[Page images and their extracted text]
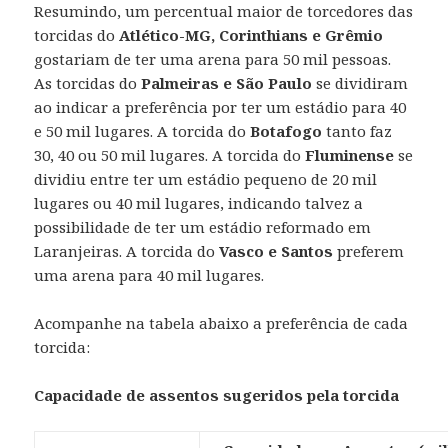
Resumindo, um percentual maior de torcedores das
torcidas do
Atlético-MG, Corinthians e Grêmio
gostariam de ter uma arena para 50 mil pessoas.
As torcidas do
Palmeiras e São Paulo
se dividiram
ao indicar a preferência por ter um estádio para 40
e 50 mil lugares. A torcida do
Botafogo
tanto faz
30, 40 ou 50 mil lugares. A torcida do
Fluminense
se
dividiu entre ter um estádio pequeno de 20 mil
lugares ou 40 mil lugares, indicando talvez a
possibilidade de ter um estádio reformado em
Laranjeiras. A torcida do
Vasco e Santos
preferem
uma arena para 40 mil lugares.
Acompanhe na tabela abaixo a preferência de cada
torcida:
Capacidade de assentos sugeridos pela torcida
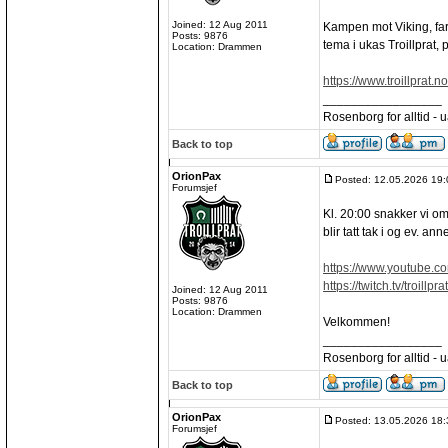
Joined: 12 Aug 2011
Kampen mot Viking, farv
Posts: 9876
tema i ukas Troillprat,
Location: Drammen
https://www.troillprat.n
_________________
Rosenborg for alltid - ua
Back to top
OrionPax
Posted: 12.05.2026 19:
Forumsjef
Kl. 20:00 snakker vi o
blir tatt tak i og ev. 
https://www.youtube.c
https://twitch.tv/troillprat
Joined: 12 Aug 2011
Posts: 9876
Location: Drammen
Velkommen!
_________________
Rosenborg for alltid - ua
Back to top
OrionPax
Posted: 13.05.2026 18:
Forumsjef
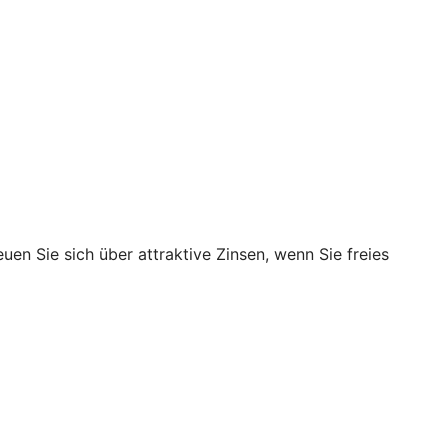
en Sie sich über attraktive Zinsen, wenn Sie freies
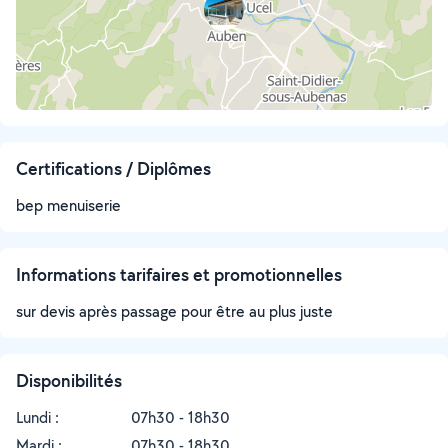
Certifications / Diplômes
bep menuiserie
Informations tarifaires et promotionnelles
sur devis après passage pour être au plus juste
Disponibilités
Lundi :
07h30 - 18h30
Mardi :
07h30 - 18h30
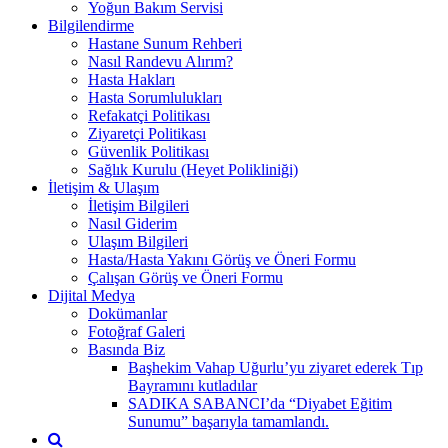
Yoğun Bakım Servisi
Bilgilendirme
Hastane Sunum Rehberi
Nasıl Randevu Alırım?
Hasta Hakları
Hasta Sorumlulukları
Refakatçi Politikası
Ziyaretçi Politikası
Güvenlik Politikası
Sağlık Kurulu (Heyet Polikliniği)
İletişim & Ulaşım
İletişim Bilgileri
Nasıl Giderim
Ulaşım Bilgileri
Hasta/Hasta Yakını Görüş ve Öneri Formu
Çalışan Görüş ve Öneri Formu
Dijital Medya
Dokümanlar
Fotoğraf Galeri
Basında Biz
Başhekim Vahap Uğurlu’yu ziyaret ederek Tıp
Bayramını kutladılar
SADIKA SABANCI’da “Diyabet Eğitim
Sunumu” başarıyla tamamlandı.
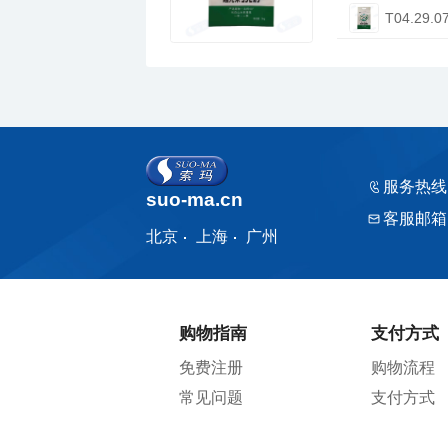
T04.29.0
服务热线
suo-ma.cn
客服邮箱
北京
上海
广州
购物指南
支付方式
免费注册
购物流程
常见问题
支付方式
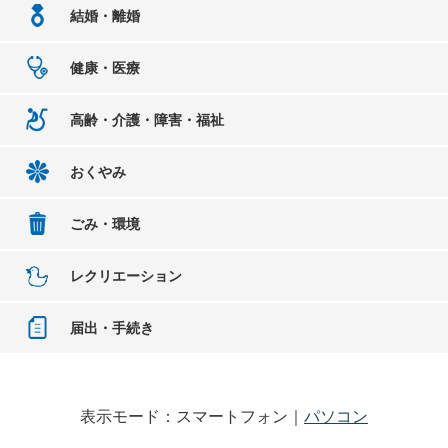
結婚・離婚
健康・医療
高齢・介護・障害・福祉
おくやみ
ごみ・環境
レクリエーション
届出・手続き
表示モード：スマートフォン｜
パソコン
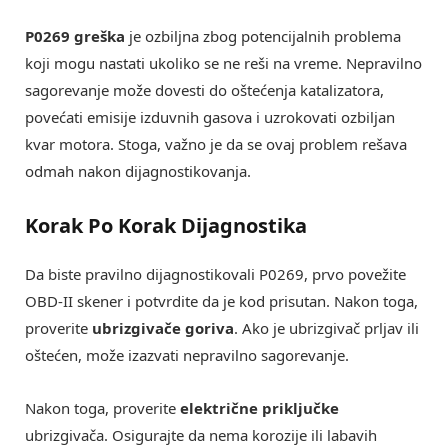
P0269 greška
je ozbiljna zbog potencijalnih problema
koji mogu nastati ukoliko se ne reši na vreme. Nepravilno
sagorevanje može dovesti do oštećenja katalizatora,
povećati emisije izduvnih gasova i uzrokovati ozbiljan
kvar motora. Stoga, važno je da se ovaj problem rešava
odmah nakon dijagnostikovanja.
Korak Po Korak Dijagnostika
Da biste pravilno dijagnostikovali P0269, prvo povežite
OBD-II skener i potvrdite da je kod prisutan. Nakon toga,
proverite
ubrizgivače goriva
. Ako je ubrizgivač prljav ili
oštećen, može izazvati nepravilno sagorevanje.
Nakon toga, proverite
električne priključke
ubrizgivača. Osigurajte da nema korozije ili labavih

To-do item => Update the extracted text of all the rows by replacing "Back to top" with "Return to top" and keeping everything else unchanged. Give back only the text, without the pictures.

Reply to the exercise =>
Resumindo, um percentual maior de torcedores das
torcidas do
Atlético-MG, Corinthians e Grêmio
gostariam de ter uma arena para 50 mil pessoas.
As torcidas do
Palmeiras e São Paulo
se dividiram
ao indicar a preferência por ter um estádio para 40
e 50 mil lugares. A torcida do
Botafogo
tanto faz
30, 40 ou 50 mil lugares. A torcida do
Fluminense
se
dividiu entre ter um estádio pequeno de 20 mil
lugares ou 40 mil lugares, indicando talvez a
possibilidade de ter um estádio reformado em
Laranjeiras. A torcida do
Vasco e Santos
preferem
uma arena para 40 mil lugares.
Acompanhe na tabela abaixo a preferência de cada
torcida:
Capacidade de assentos sugeridos pela torcida
Joined: 12 Aug 2011
Kampen mot Viking, farv
Posts: 9876
tema i ukas Troillprat,
Location: Drammen
https://www.troillprat.n
_________________
Rosenborg for alltid - ua
Return to top
OrionPax
Posted: 12.05.2026 19:
Forumsjef
Kl. 20:00 snakker vi o
blir tatt tak i og ev. 
https://www.youtube.c
https://twitch.tv/troillprat
Joined: 12 Aug 2011
Posts: 9876
Location: Drammen
Velkommen!
_________________
Rosenborg for alltid - ua
Return to top
OrionPax
Posted: 13.05.2026 18:
Forumsjef
en Sie sich über attraktive Zinsen, wenn Sie freies
Certifications / Diplômes
bep menuiserie
Informations tarifaires et promotionnelles
sur devis après passage pour être au plus juste
Disponibilités
Lundi :
07h30 - 18h30
Mardi :
07h30 - 18h30
Yoğun Bakım Servisi
Bilgilendirme
Hastane Sunum Rehberi
Nasıl Randevu Alırım?
Hasta Hakları
Hasta Sorumlulukları
Refakatçi Politikası
Ziyaretçi Politikası
Güvenlik Politikası
Sağlık Kurulu (Heyet Polikliniği)
İletişim & Ulaşım
İletişim Bilgileri
Nasıl Giderim
Ulaşım Bilgileri
Hasta/Hasta Yakını Görüş ve Öneri Formu
Çalışan Görüş ve Öneri Formu
Dijital Medya
Dokümanlar
Fotoğraf Galeri
Basında Biz
Başhekim Vahap Uğurlu’yu ziyaret ederek Tıp
Bayramını kutladılar
SADIKA SABANCI’da “Diyabet Eğitim
Sunumu” başarıyla tamamlandı.
T04.29.0
服务热线
suo-ma.cn
客服邮箱
北京
上海
广州
购物指南
支付方式
免费注册
购物流程
常见问题
支付方式
結婚・離婚
健康・医療
高齢・介護・障害・福祉
おくやみ
ごみ・環境
レクリエーション
届出・手続き
表示モード：スマートフォン｜
パソコン
P0269 greška
je ozbiljna zbog potencijalnih problema
koji mogu nastati ukoliko se ne reši na vreme. Nepravilno
sagorevanje može dovesti do oštećenja katalizatora,
povećati emisije izduvnih gasova i uzrokovati ozbiljan
kvar motora. Stoga, važno je da se ovaj problem rešava
odmah nakon dijagnostikovanja.
Korak Po Korak Dijagnostika
Da biste pravilno dijagnostikovali P0269, prvo povežite
OBD-II skener i potvrdite da je kod prisutan. Nakon toga,
proverite
ubrizgivače goriva
. Ako je ubrizgivač prljav ili
oštećen, može izazvati nepravilno sagorevanje.
Nakon toga, proverite
električne priključke
ubrizgivača. Osigurajte da nema korozije ili labavih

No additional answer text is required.